“Aravot” believes that the dramatic events in Kiev show just how vital it is for a country to have an established “political system” accepted by the main players. The paper says the absence of such a system in Ukraine is the reason why compromise deals struck by the Ukrainian government and opposition will not necessarily be acceptable to the electorate.
“Hayots Ashkhar” calls the bloody unrest in Ukraine a “disaster, tragedy and fratricide” that is jeopardizing the country’s continued existence and territorial integrity. The pro-government paper says disapprovingly that some Armenians opposed to their government have been inspired by the bloodshed and are “yearning for something like that to happen in Armenia as well.”

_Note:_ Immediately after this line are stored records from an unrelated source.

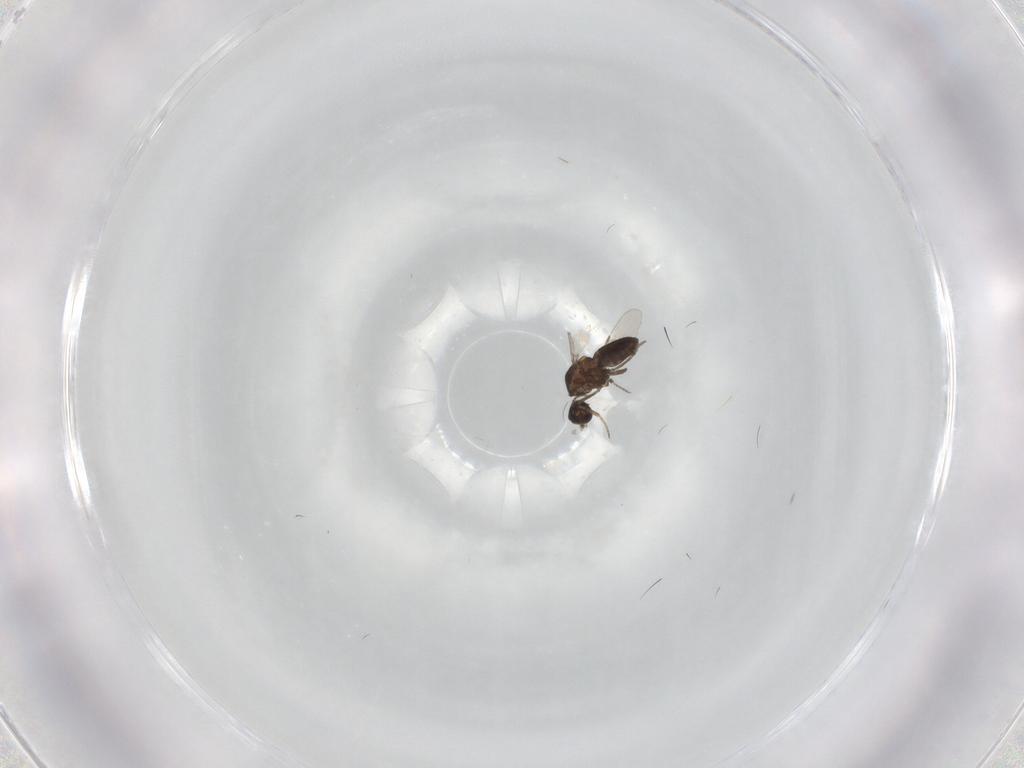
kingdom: Animalia
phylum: Arthropoda
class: Insecta
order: Diptera
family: Ceratopogonidae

“Zhamanak” comments on the failure of Armenia’s four main opposition parties to agree on a joint initiative to seek a parliamentary vote of no confidence in the government. The paper says their inability to reach agreement contrasts with their strong criticism of government policies and calls for the resignation of Prime Minister Tigran Sarkisian and other cabinet members. The four parties blame “everybody but themselves” for that, it says.
“Chorrord Inknishkhanutyun” reveals that municipal authorities in Yerevan last year spent much more money on coping with stray dogs than helping homeless people in the Armenian capital. The paper admits that there are objective reasons for “this flagrant injustice.” “First of all, there are much fewer homeless people than stray dogs in Yerevan,” it says. But claims that more public funds were spent on dogs also because it was much easier for municipal officials to embezzle them.